Ocular angiogenesis and retinopathy are the underlying causes of multiple sight-reducing ocular diseases such as macular degeneration, retinopathy of prematurity and diabetic retinopathy. Novel treatments for these diseases are desperately required as current treatments such as anti-vascular endothelial growth factor (VEGF) drugs, like bevacizumab, are delivered via intravitreal injections and can cause acute side effects.

Natural products chemistry encompasses the extraction of potentially pharmacologically active phytochemicals from plant sources. Homoisoflavonoids are a class of chemically active compounds that are isolated from the Hyancinthaceae, which contains four sub-families, the Ornithogaloideae, the Urgineoideae, the Oziroëoideae and the Hyacinthoideae. Species from the Hyacinthaceae family have been used traditionally to treat numerous aliments due to their anti-oxidant, anti-inflammatory and anti-bacterial effects. One homoisoflavonoid that has been isolated from the orchid Cremastra appendiculata, has been found to have an anti-proliferative effect on human retinal endothelial cells (HRECs).
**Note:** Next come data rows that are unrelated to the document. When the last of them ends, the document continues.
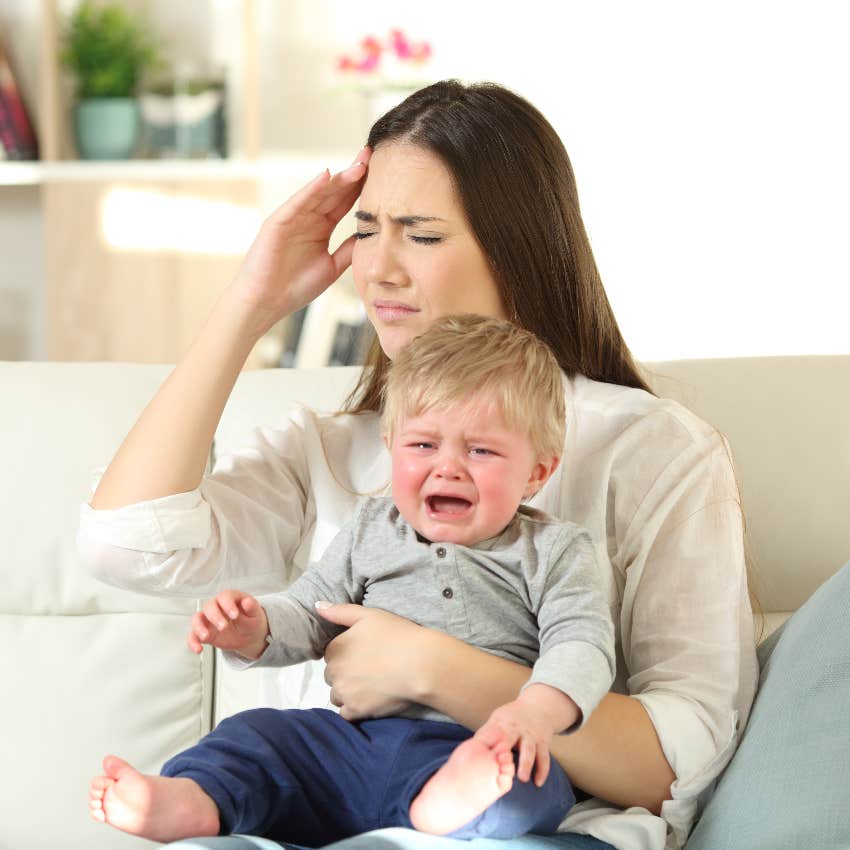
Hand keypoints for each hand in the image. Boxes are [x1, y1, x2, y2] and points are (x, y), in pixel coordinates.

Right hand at [187, 589, 268, 660]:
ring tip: (206, 637)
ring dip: (199, 627)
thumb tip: (248, 602)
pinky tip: (198, 649)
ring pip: (197, 619)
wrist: (249, 635)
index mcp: (230, 598)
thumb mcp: (256, 615)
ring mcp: (208, 619)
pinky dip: (193, 642)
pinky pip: (193, 636)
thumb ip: (252, 608)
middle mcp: (217, 606)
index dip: (228, 605)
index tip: (235, 615)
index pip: (225, 597)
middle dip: (215, 617)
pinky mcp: (203, 632)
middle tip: (223, 627)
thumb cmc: (252, 620)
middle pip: (209, 606)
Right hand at [231, 146, 370, 327]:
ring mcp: (293, 218)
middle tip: (373, 155)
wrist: (266, 302)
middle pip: (335, 192)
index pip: (345, 202)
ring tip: (359, 164)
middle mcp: (308, 218)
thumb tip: (371, 235)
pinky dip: (311, 189)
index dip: (362, 187)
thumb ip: (348, 249)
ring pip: (319, 193)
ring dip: (339, 178)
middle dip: (354, 174)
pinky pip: (298, 202)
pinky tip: (326, 176)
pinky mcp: (278, 222)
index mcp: (321, 228)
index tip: (383, 173)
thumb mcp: (331, 266)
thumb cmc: (295, 287)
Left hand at [316, 602, 422, 720]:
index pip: (331, 654)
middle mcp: (334, 672)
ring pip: (337, 694)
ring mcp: (344, 693)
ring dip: (348, 691)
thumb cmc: (397, 635)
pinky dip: (354, 708)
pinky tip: (370, 699)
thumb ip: (340, 611)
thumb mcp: (369, 615)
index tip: (365, 653)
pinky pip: (345, 713)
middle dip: (345, 673)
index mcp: (335, 648)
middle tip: (370, 668)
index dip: (347, 653)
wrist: (421, 664)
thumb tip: (317, 606)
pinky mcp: (356, 711)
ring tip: (371, 685)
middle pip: (332, 675)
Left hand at [474, 686, 578, 786]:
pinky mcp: (543, 742)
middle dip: (505, 753)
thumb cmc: (511, 718)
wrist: (538, 707)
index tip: (478, 758)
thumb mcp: (497, 720)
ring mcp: (531, 735)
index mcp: (501, 722)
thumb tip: (468, 751)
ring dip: (526, 763)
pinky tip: (538, 782)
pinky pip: (544, 757)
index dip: (485, 744)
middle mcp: (517, 728)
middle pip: (510, 739)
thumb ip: (486, 734)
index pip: (491, 733)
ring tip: (522, 778)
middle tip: (501, 768)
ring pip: (529, 750)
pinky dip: (542, 770)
In this study, six species from the Hyacinthaceae family were investigated in order to isolate homoisoflavonoid compounds to produce a library of compounds for screening against HRECs to determine their anti-angiogenic activity. The six species were Scilla peruviana, Scilla bifolia, Eucomis bicolor, Eucomis pallidiflora, Eucomis comosa and Muscari alaska and these species yielded eighteen homoisoflavonoids and one nortriterpenoid. In addition, seven homoisoflavonoid compounds were synthesised to prepare additional compounds that were not restricted to the functional groups present and position as with natural homoisoflavonoids.

All homoisoflavonoids both isolated and synthetised were screened against HRECs to determine their antiangiogenic activity. The natural compounds that were isolated showed no activity. However, the synthetic compounds yielded promising results, with each showing GI₅₀ values of less than 10 µM. Notably, removing the carbonyl group at C-4 significantly enhanced the activity of compound HJ5h, suggesting it should be incorporated into future synthetic strategies. Further research is needed to identify the optimal substitution patterns on both the A- and B-rings, which can be achieved by synthesising a wide range of compounds with slight variations in their substitutions. The selectivity of compounds HJ3 and HJ4 is particularly encouraging, as they were inactive against all other tested cell lines except Y-79. However, additional testing is required to evaluate the toxicity of these compounds.

In addition, Scilla bifolia was investigated for its potential as being a farmable source of active homoisoflavonoids, although this was proved to not be a viable option. Homoisoflavonoids were also subject to computational modelling in order to see how they might interact with enzymes within the eye. However, it was difficult to draw conclusions from these studies and further work is definitely required.